WHAT THE TASK REQUIRES: Go through the records and filter out every line lacking the word "than"; copy the lines that remain.

PROVIDED MATERIAL:
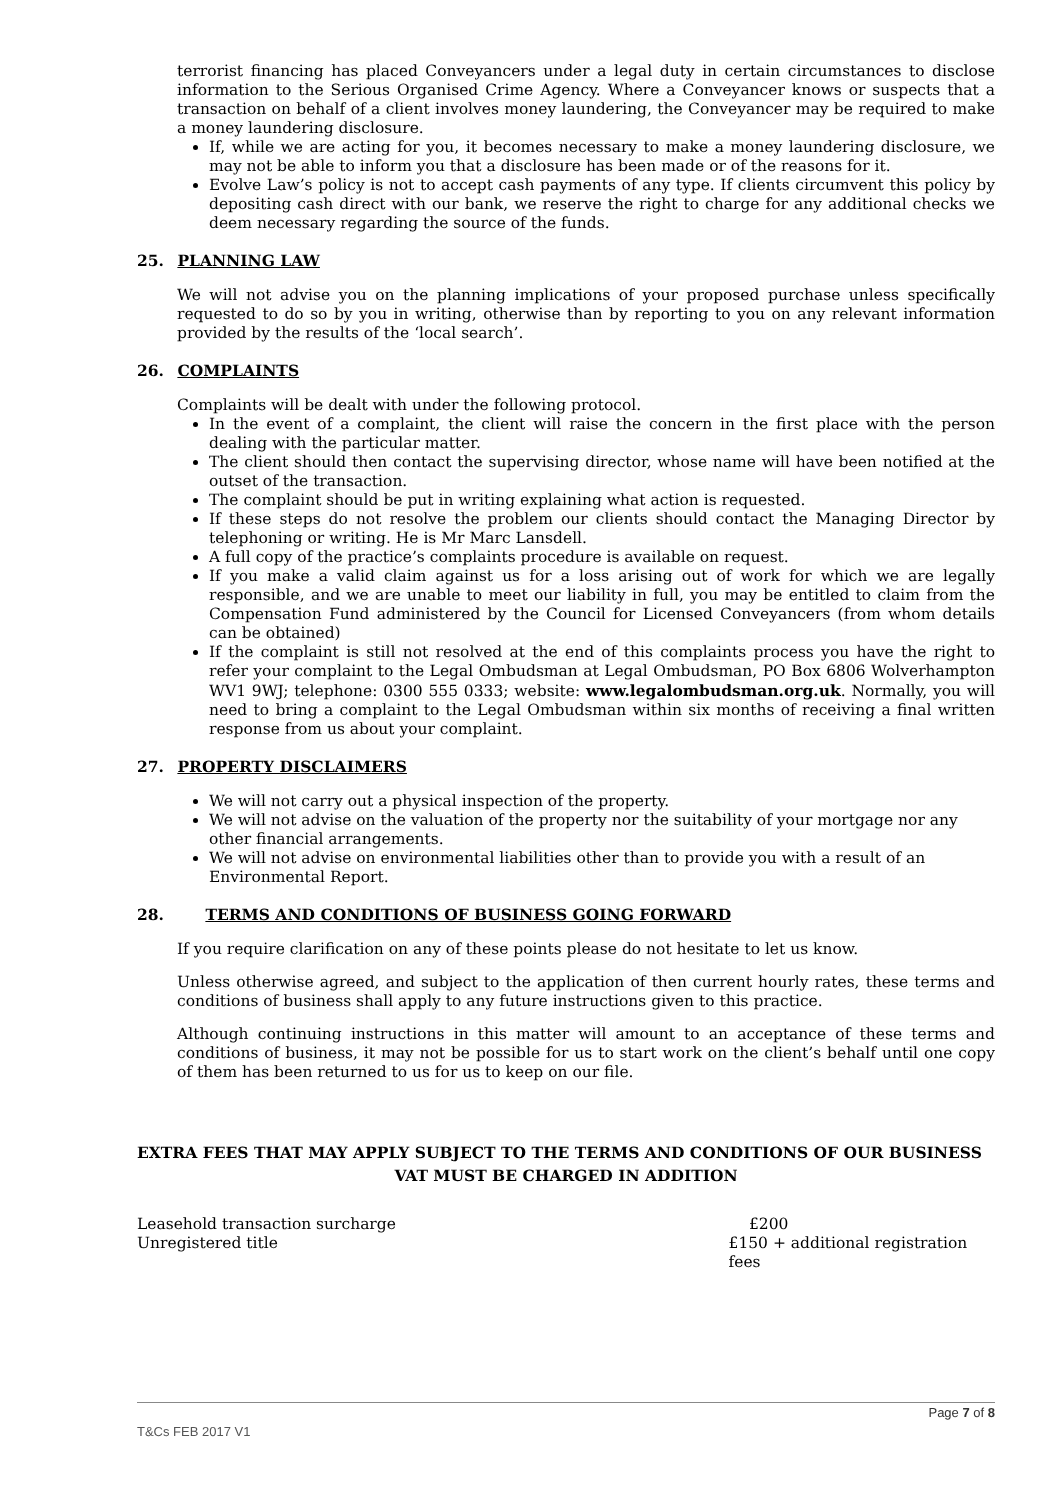terrorist financing has placed Conveyancers under a legal duty in certain circumstances to disclose information to the Serious Organised Crime Agency. Where a Conveyancer knows or suspects that a transaction on behalf of a client involves money laundering, the Conveyancer may be required to make a money laundering disclosure.
If, while we are acting for you, it becomes necessary to make a money laundering disclosure, we may not be able to inform you that a disclosure has been made or of the reasons for it.
Evolve Law’s policy is not to accept cash payments of any type. If clients circumvent this policy by depositing cash direct with our bank, we reserve the right to charge for any additional checks we deem necessary regarding the source of the funds.
25. PLANNING LAW
We will not advise you on the planning implications of your proposed purchase unless specifically requested to do so by you in writing, otherwise than by reporting to you on any relevant information provided by the results of the ‘local search’.
26. COMPLAINTS
Complaints will be dealt with under the following protocol.
In the event of a complaint, the client will raise the concern in the first place with the person dealing with the particular matter.
The client should then contact the supervising director, whose name will have been notified at the outset of the transaction.
The complaint should be put in writing explaining what action is requested.
If these steps do not resolve the problem our clients should contact the Managing Director by telephoning or writing. He is Mr Marc Lansdell.
A full copy of the practice’s complaints procedure is available on request.
If you make a valid claim against us for a loss arising out of work for which we are legally responsible, and we are unable to meet our liability in full, you may be entitled to claim from the Compensation Fund administered by the Council for Licensed Conveyancers (from whom details can be obtained)
If the complaint is still not resolved at the end of this complaints process you have the right to refer your complaint to the Legal Ombudsman at Legal Ombudsman, PO Box 6806 Wolverhampton WV1 9WJ; telephone: 0300 555 0333; website: www.legalombudsman.org.uk. Normally, you will need to bring a complaint to the Legal Ombudsman within six months of receiving a final written response from us about your complaint.
27. PROPERTY DISCLAIMERS
We will not carry out a physical inspection of the property.
We will not advise on the valuation of the property nor the suitability of your mortgage nor any other financial arrangements.
We will not advise on environmental liabilities other than to provide you with a result of an Environmental Report.
28. TERMS AND CONDITIONS OF BUSINESS GOING FORWARD
If you require clarification on any of these points please do not hesitate to let us know.
Unless otherwise agreed, and subject to the application of then current hourly rates, these terms and conditions of business shall apply to any future instructions given to this practice.
Although continuing instructions in this matter will amount to an acceptance of these terms and conditions of business, it may not be possible for us to start work on the client’s behalf until one copy of them has been returned to us for us to keep on our file.
EXTRA FEES THAT MAY APPLY SUBJECT TO THE TERMS AND CONDITIONS OF OUR BUSINESS
VAT MUST BE CHARGED IN ADDITION
Leasehold transaction surcharge £200
Unregistered title £150 + additional registration fees
Page 7 of 8
T&Cs FEB 2017 V1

ANSWER SECTION:
We will not advise you on the planning implications of your proposed purchase unless specifically requested to do so by you in writing, otherwise than by reporting to you on any relevant information provided by the results of the ‘local search’.
We will not advise on environmental liabilities other than to provide you with a result of an Environmental Report.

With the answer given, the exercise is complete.